▶ [Directions]:
Copy each of the rows below word for word, leaving out the pictures.

▶ [Source data]:
---+---

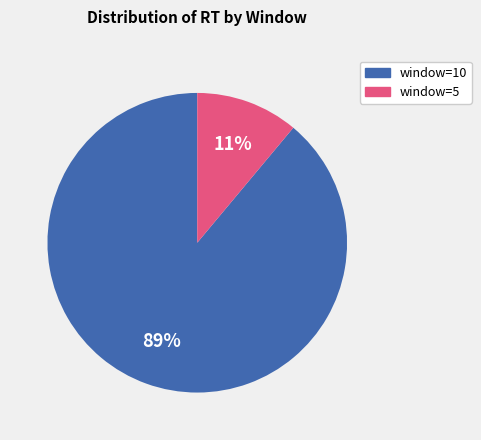

True or false: window=5 accounts for 11% of the total.

True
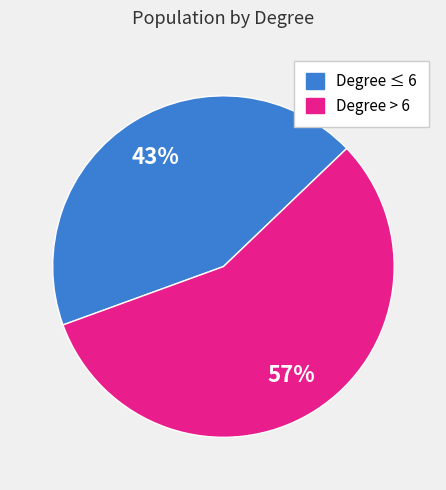

Which slice is the smallest?

Degree ≤ 6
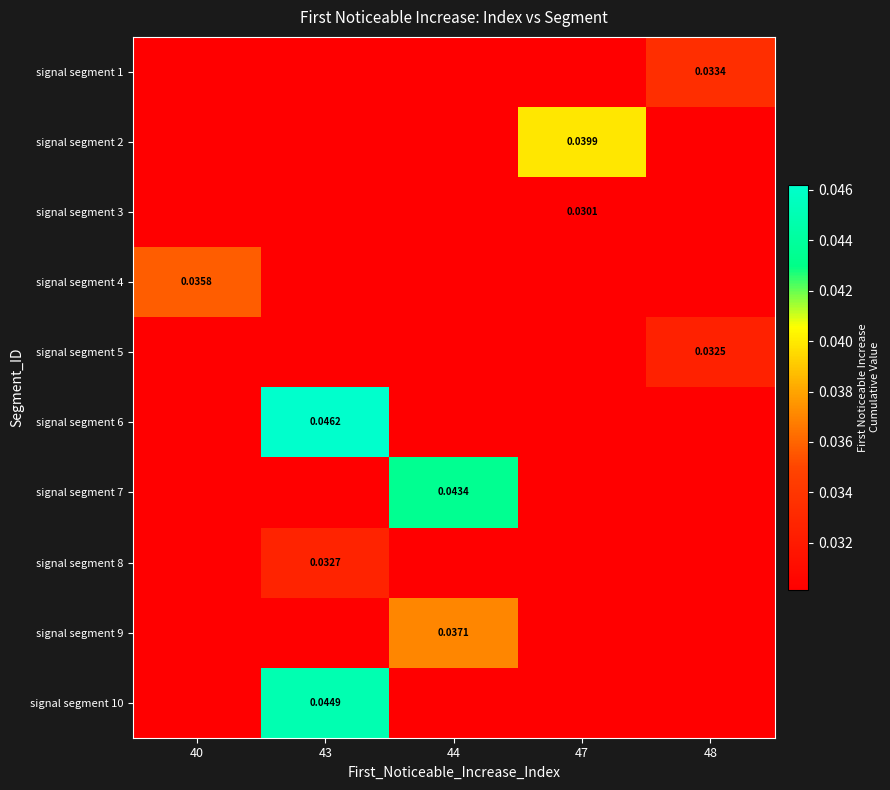

Is the value of signal segment 9 at 44 greater than the value of signal segment 1 at 48?

Yes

---+---

▶ [Result for this task]:
True or false: window=5 accounts for 11% of the total.

True

Which slice is the smallest?

Degree ≤ 6

Is the value of signal segment 9 at 44 greater than the value of signal segment 1 at 48?

Yes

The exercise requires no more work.